* [Work item] Each entry should be given again exactly, with any image left out.

____________________

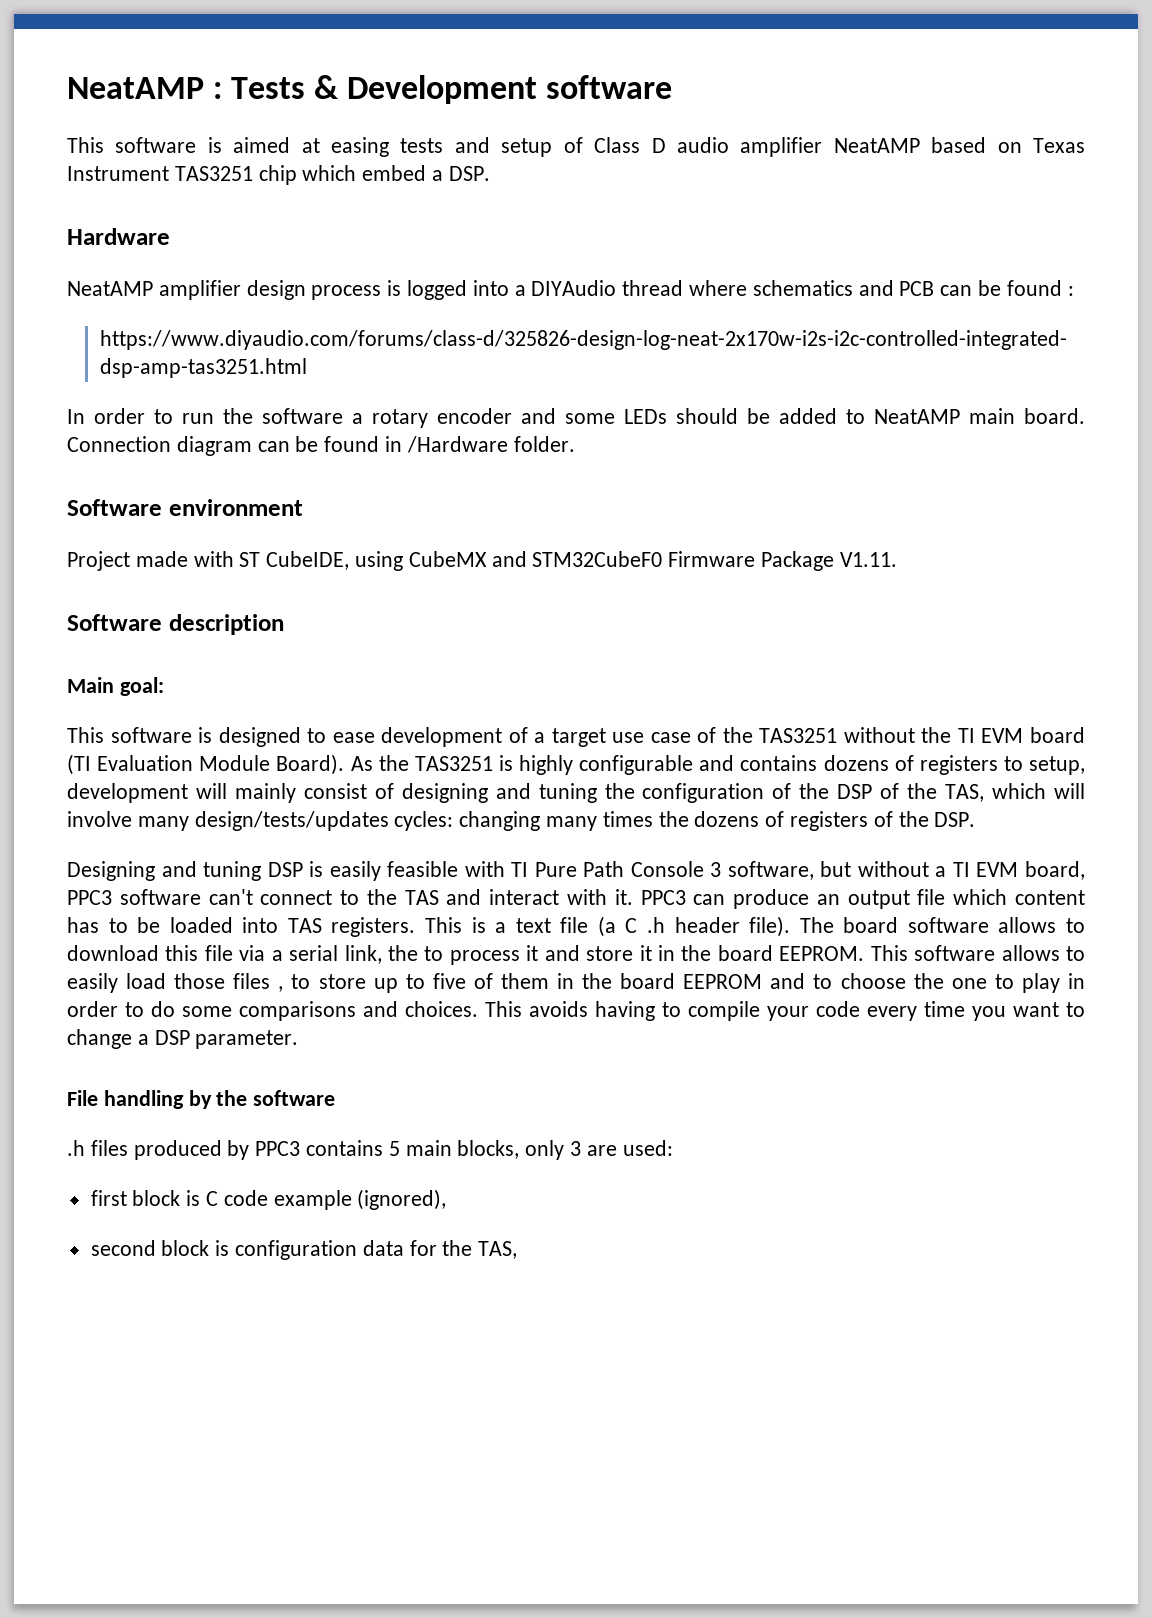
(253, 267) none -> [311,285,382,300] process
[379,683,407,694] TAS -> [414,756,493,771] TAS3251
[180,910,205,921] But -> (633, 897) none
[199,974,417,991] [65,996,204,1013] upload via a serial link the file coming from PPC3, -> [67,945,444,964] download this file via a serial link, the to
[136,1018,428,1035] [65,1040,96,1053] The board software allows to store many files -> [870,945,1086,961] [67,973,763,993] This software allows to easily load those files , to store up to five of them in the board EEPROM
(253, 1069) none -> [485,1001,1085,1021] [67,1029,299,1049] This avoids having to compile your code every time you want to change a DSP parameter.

____________________

* [Response]
(253, 267) none -> [311,285,382,300] process
[379,683,407,694] TAS -> [414,756,493,771] TAS3251
[180,910,205,921] But -> (633, 897) none
[199,974,417,991] [65,996,204,1013] upload via a serial link the file coming from PPC3, -> [67,945,444,964] download this file via a serial link, the to
[136,1018,428,1035] [65,1040,96,1053] The board software allows to store many files -> [870,945,1086,961] [67,973,763,993] This software allows to easily load those files , to store up to five of them in the board EEPROM
(253, 1069) none -> [485,1001,1085,1021] [67,1029,299,1049] This avoids having to compile your code every time you want to change a DSP parameter.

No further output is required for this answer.